9. The method of claim 1, further comprising:

monitoring execution of the distributed code on the container orchestration platform cluster; and

dynamically allocating computing resources based on service request loads.

10. The method of claim 1, wherein the program semantics enable the runtime system to map service requests to available computing resources within the container orchestration platform cluster without manual resource allocation.

11. A system for generating and executing distributed code, comprising:

a processor; and

a memory storing computer-readable instructions that, when executed by the processor, cause the system to:

receive serial code generated by a large language model (LLM) for vision applications;

analyze the serial code with a trained model to identify code dependencies and detect independent application programming interface (API) calls;

transform the serial code by incorporating program semantics that enable concurrent execution of the independent API calls; and

generate distributed code configured for execution on a container orchestration platform cluster, wherein the distributed code includes service calls that can be understood and executed by a runtime system.

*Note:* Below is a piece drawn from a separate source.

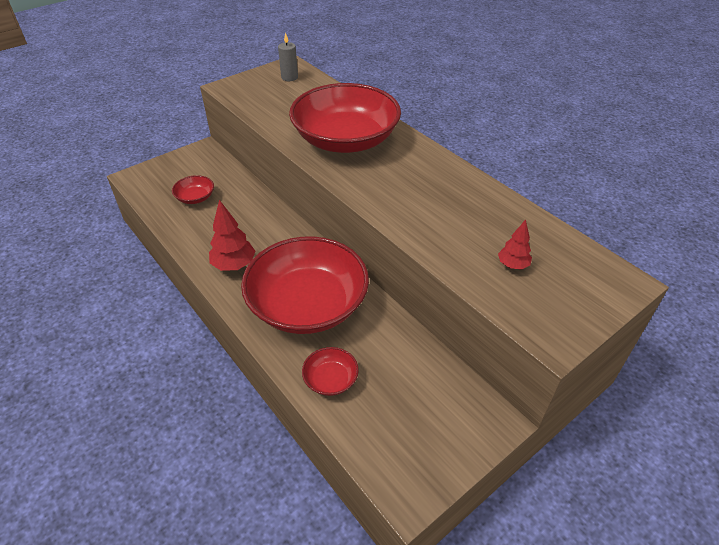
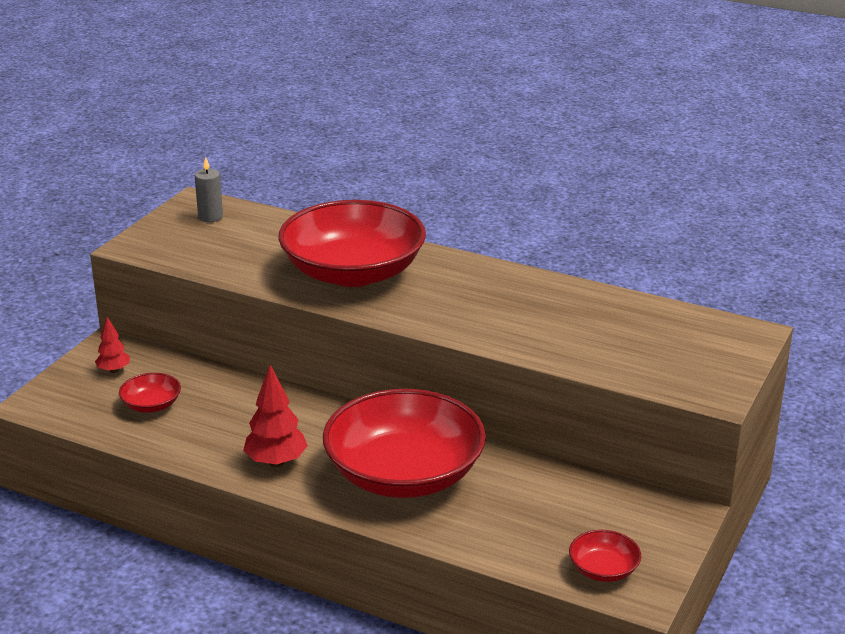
camera: 25 degrees left, 15 degrees down
(330, 379) = (488, 533): red bowl -> red bowl (603, 569)
(512, 265) = (635, 347): red tree -> red tree (114, 370)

12. The system of claim 11, wherein causing the system to analyze the serial code further includes causing the system to:

parse the serial code to identify function dependencies;

determine which of the independent API calls can be executed independently without data dependencies; and

evaluate opportunities for concurrent execution based on the identified function dependencies.

13. The system of claim 11, wherein causing the system to transform the serial code further includes causing the system to:

convert the independent API calls into service calls managed by the runtime system;

add program semantics that specify service names and associated input data; and

structure the distributed code to enable the runtime system to distribute execution across multiple computing devices.

14. The system of claim 11, wherein the program semantics include function calls that specify a name of a service as an argument and input data required to execute the service.

15. The system of claim 11, wherein the container orchestration platform cluster includes a Kubernetes cluster and further causes the system to:

deploy the distributed code on the Kubernetes cluster; and

execute the independent API calls concurrently as services on different nodes of the Kubernetes cluster.

16. The system of claim 15, wherein causing the system to execute the independent API calls further includes causing the system to:

create multiple instances of each service on the Kubernetes cluster;

manage service requests through dedicated queues for each service; and

process the service requests concurrently across available computing resources.

17. The system of claim 11, wherein the trained model is configured to evaluate parallelization opportunities by identifying independent API calls that do not have sequential dependencies.

18. The system of claim 11, further causes the system to:

validate the distributed code produces equivalent outputs to an original version of the serial code; and

verify the distributed code achieves improved performance compared to execution of the serial code.

19. The system of claim 11, further causes the system to:

monitor execution of the distributed code on the container orchestration platform cluster; and

dynamically allocate computing resources based on service request loads.

20. A computer program product comprising a non-transitory computer-readable storage medium containing computer program code, the computer program code when executed by one or more processors causes the one or more processors to perform operations, the computer program code comprising instructions to:

receive serial code generated by a large language model (LLM) for vision applications;

analyze the serial code with a trained model to identify code dependencies and detect independent application programming interface (API) calls;

transform the serial code by incorporating program semantics that enable concurrent execution of the independent API calls; and

generate distributed code configured for execution on a container orchestration platform cluster, wherein the distributed code includes service calls that can be understood and executed by a runtime system.